Cependant, même si Uber a des intérêts dans WeRide, le leader mondial des VTC a multiplié les accords avec la plupart des acteurs des taxis autonomes, par exemple avec son concurrent Baidu pour le déploiement d’Apollo Go à Dubaï et Abu Dhabi. Une façon pour Uber, sans doute, de compenser l’abandon de ses propres ambitions. Incident mortel avec un véhicule de test en 2018, accusation de vol de secrets industriels par Waymo l’année précédente : Uber a jeté l’éponge pour les robotaxis en 2020, misant sur son réseau et son immense base d’utilisateurs plutôt que sur la maîtrise du véhicule autonome lui-même.

Uber et Lyft, les grands arbitres du marché

Dans ce cadre, en plus de ses projets avec WeRide ou Baidu, les robotaxis de Zoox seront accessibles aux utilisateurs d’Uber, à Las Vegas cet été, puis à Los Angeles en 2027. « Le robotaxi de Zoox ne ressemble à aucun autre véhicule sur la planète, a déclaré Dara Khosrowshahi. Nous sommes ravis de collaborer pour faire découvrir à un plus grand nombre de passagers l’avenir de la mobilité. » En parallèle, Uber a signé cette année un accord avec Lucid, pour les véhicules, et Nuro, côté technologie, pour développer cette activité à Houston. Le leader des VTC a aussi amorcé son arrivée prochaine à Zagreb avec Verne et Pony.ai – un autre acteur chinois ambitieux de par son partenariat avec Toyota -, mais aussi à Munich, en compagnie de Nvidia et Autobrains et Nvidia.

Profitant du salon CES à Las Vegas, Uber a aussi dévoilé un rapprochement avec Motional, une filiale de Hyundai, pour une offre de robotaxis IONIQ 5 sillonnant Sin City. Dans le cadre de ces liens avec les constructeurs, Uber s’est aussi rapproché de Nissan, en association avec Wayve, pour équiper des Nissan LEAF qui devraient être testées à Tokyo d’ici la fin de l’année. Plus encore, Uber s’est associé fin 2025 à Stellantis et Nvidia pour développer une flotte de 5 000 véhicules autonomes intégrant des puces DRIVE AGX Hyperion 10 et destinées aux Etats-Unis comme ailleurs dans le monde.

Baidu est partenaire de Lyft pour l'expansion d'Apollo Go en Europe et d'Uber pour son déploiement au Moyen-Orient.
Baidu est partenaire de Lyft pour l’expansion d’Apollo Go en Europe et de Uber pour son déploiement au Moyen-Orient.

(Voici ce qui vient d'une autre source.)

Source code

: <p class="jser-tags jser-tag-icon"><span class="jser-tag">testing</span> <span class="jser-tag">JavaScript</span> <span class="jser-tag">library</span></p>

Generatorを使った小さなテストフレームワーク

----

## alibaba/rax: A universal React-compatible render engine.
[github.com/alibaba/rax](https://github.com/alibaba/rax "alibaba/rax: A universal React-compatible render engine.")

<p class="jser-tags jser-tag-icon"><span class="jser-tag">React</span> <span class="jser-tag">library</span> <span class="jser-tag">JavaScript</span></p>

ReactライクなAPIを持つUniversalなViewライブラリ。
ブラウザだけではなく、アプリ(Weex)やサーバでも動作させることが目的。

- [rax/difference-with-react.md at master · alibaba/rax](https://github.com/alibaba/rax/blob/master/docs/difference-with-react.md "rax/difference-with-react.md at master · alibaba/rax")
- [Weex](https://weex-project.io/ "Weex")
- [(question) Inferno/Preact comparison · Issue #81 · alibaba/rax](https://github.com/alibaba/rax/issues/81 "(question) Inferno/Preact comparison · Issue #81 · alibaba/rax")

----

Si Uber tire tous azimuts, Lyft est certes moins proactif, mais n’est pas en reste, s’étant notamment associé à May Mobility pour proposer un service de taxis autonomes dans le downtown d’Atlanta avant d’éventuellement déployer ce service ailleurs dans le sud des Etats-Unis. Et son partenariat avec Baidu et Apollo Go, qui débute à Londres, devrait connaître des développements ailleurs au Royaume-Uni et en Allemagne ou dans d’autres villes d’Europe. Pourquoi pas à Hambourg notamment ? Freenow by Lyft y a en effet conclu un protocole d’accord avec la municipalité pour réfléchir à l’intégration de robotaxis dans le système de transports urbains de la métropole allemande.

Waymo, Baidu, Tesla, WeRide, Pony.ai : les cabinets comme DataM Intelligence ou Markets and Markets s’accordent sur le fait que cinq acteurs concentrent déjà plus de 70 % de l’activité mondiale, signe d’une consolidation progressive du secteur. Mais pour les voyageurs d’affaires, deux choses sont sûres : d’une, ils seront très prochainement appelés à faire appel à leurs services. De l’autre, ils devront passer par Uber pour les réserver. Ou par Lyft. Ou les deux.